(Plain-text document sources)

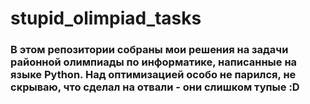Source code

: # stupid_olimpiad_tasks
### В этом репозитории собраны мои решения на задачи районной олимпиады по информатике, написанные на языке Python. Над оптимизацией особо не парился, не скрываю, что сделал на отвали - они слишком тупые :D
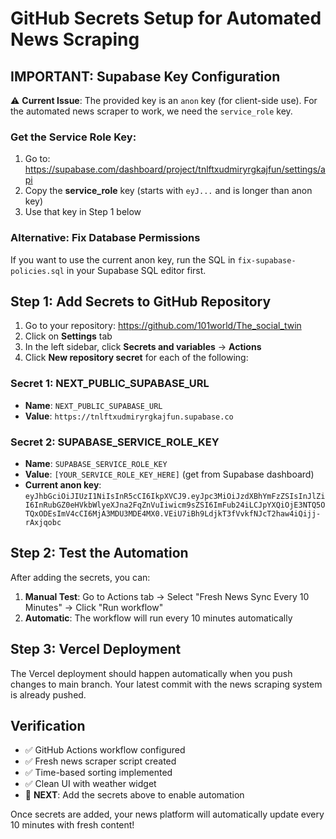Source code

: # GitHub Secrets Setup for Automated News Scraping

## IMPORTANT: Supabase Key Configuration

⚠️ **Current Issue**: The provided key is an `anon` key (for client-side use). For the automated news scraper to work, we need the `service_role` key.

### Get the Service Role Key:
1. Go to: https://supabase.com/dashboard/project/tnlftxudmiryrgkajfun/settings/api
2. Copy the **service_role** key (starts with `eyJ...` and is longer than anon key)
3. Use that key in Step 1 below

### Alternative: Fix Database Permissions
If you want to use the current anon key, run the SQL in `fix-supabase-policies.sql` in your Supabase SQL editor first.

## Step 1: Add Secrets to GitHub Repository

1. Go to your repository: https://github.com/101world/The_social_twin
2. Click on **Settings** tab
3. In the left sidebar, click **Secrets and variables** → **Actions**
4. Click **New repository secret** for each of the following:

### Secret 1: NEXT_PUBLIC_SUPABASE_URL
- **Name**: `NEXT_PUBLIC_SUPABASE_URL`
- **Value**: `https://tnlftxudmiryrgkajfun.supabase.co`

### Secret 2: SUPABASE_SERVICE_ROLE_KEY
- **Name**: `SUPABASE_SERVICE_ROLE_KEY`
- **Value**: `[YOUR_SERVICE_ROLE_KEY_HERE]` (get from Supabase dashboard)
- **Current anon key**: `eyJhbGciOiJIUzI1NiIsInR5cCI6IkpXVCJ9.eyJpc3MiOiJzdXBhYmFzZSIsInJlZiI6InRubGZ0eHVkbWlyeXJna2FqZnVuIiwicm9sZSI6ImFub24iLCJpYXQiOjE3NTQ5OTQxODEsImV4cCI6MjA3MDU3MDE4MX0.VEiU7iBh9LdjkT3fVvkfNJcT2haw4iQijj-rAxjqobc`

## Step 2: Test the Automation

After adding the secrets, you can:

1. **Manual Test**: Go to Actions tab → Select "Fresh News Sync Every 10 Minutes" → Click "Run workflow"
2. **Automatic**: The workflow will run every 10 minutes automatically

## Step 3: Vercel Deployment

The Vercel deployment should happen automatically when you push changes to main branch. Your latest commit with the news scraping system is already pushed.

## Verification

- ✅ GitHub Actions workflow configured
- ✅ Fresh news scraper script created
- ✅ Time-based sorting implemented
- ✅ Clean UI with weather widget
- 🔄 **NEXT**: Add the secrets above to enable automation

Once secrets are added, your news platform will automatically update every 10 minutes with fresh content!
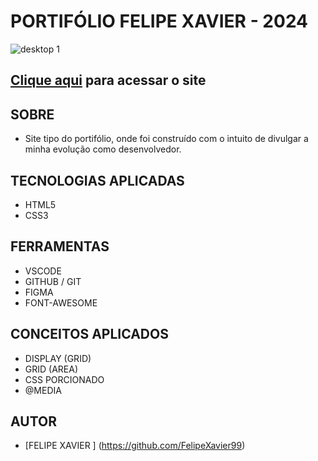 # **PORTIFÓLIO FELIPE XAVIER - 2024**


![desktop 1](https://github.com/user-attachments/assets/08c407c8-0ead-4907-bf54-e5ce2fd2b3ff)

    

## [Clique aqui](https://ubiquitous-cascaron-eba84f.netlify.app/) para acessar o site

## **SOBRE**

- Site tipo do portifólio, onde foi construído com o intuito de divulgar a minha evolução como desenvolvedor.



## **TECNOLOGIAS APLICADAS**

- HTML5
- CSS3


## **FERRAMENTAS**

- VSCODE
- GITHUB / GIT
- FIGMA
- FONT-AWESOME


## **CONCEITOS APLICADOS**

- DISPLAY (GRID)
- GRID (AREA)
- CSS PORCIONADO
- @MEDIA

## **AUTOR**

- [FELIPE XAVIER ] (https://github.com/FelipeXavier99)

**Work to be completed**
From the data above, output only the lines between the line containing "### Secret 2: SUPABASE_SERVICE_ROLE_KEY" and the line containing "- 🔄 **NEXT**: Add", inclusive, exactly as written.

**Expected answer**
### Secret 2: SUPABASE_SERVICE_ROLE_KEY
- **Name**: `SUPABASE_SERVICE_ROLE_KEY`
- **Value**: `[YOUR_SERVICE_ROLE_KEY_HERE]` (get from Supabase dashboard)
- **Current anon key**: `eyJhbGciOiJIUzI1NiIsInR5cCI6IkpXVCJ9.eyJpc3MiOiJzdXBhYmFzZSIsInJlZiI6InRubGZ0eHVkbWlyeXJna2FqZnVuIiwicm9sZSI6ImFub24iLCJpYXQiOjE3NTQ5OTQxODEsImV4cCI6MjA3MDU3MDE4MX0.VEiU7iBh9LdjkT3fVvkfNJcT2haw4iQijj-rAxjqobc`

## Step 2: Test the Automation

After adding the secrets, you can:

1. **Manual Test**: Go to Actions tab → Select "Fresh News Sync Every 10 Minutes" → Click "Run workflow"
2. **Automatic**: The workflow will run every 10 minutes automatically

## Step 3: Vercel Deployment

The Vercel deployment should happen automatically when you push changes to main branch. Your latest commit with the news scraping system is already pushed.

## Verification

- ✅ GitHub Actions workflow configured
- ✅ Fresh news scraper script created
- ✅ Time-based sorting implemented
- ✅ Clean UI with weather widget
- 🔄 **NEXT**: Add the secrets above to enable automation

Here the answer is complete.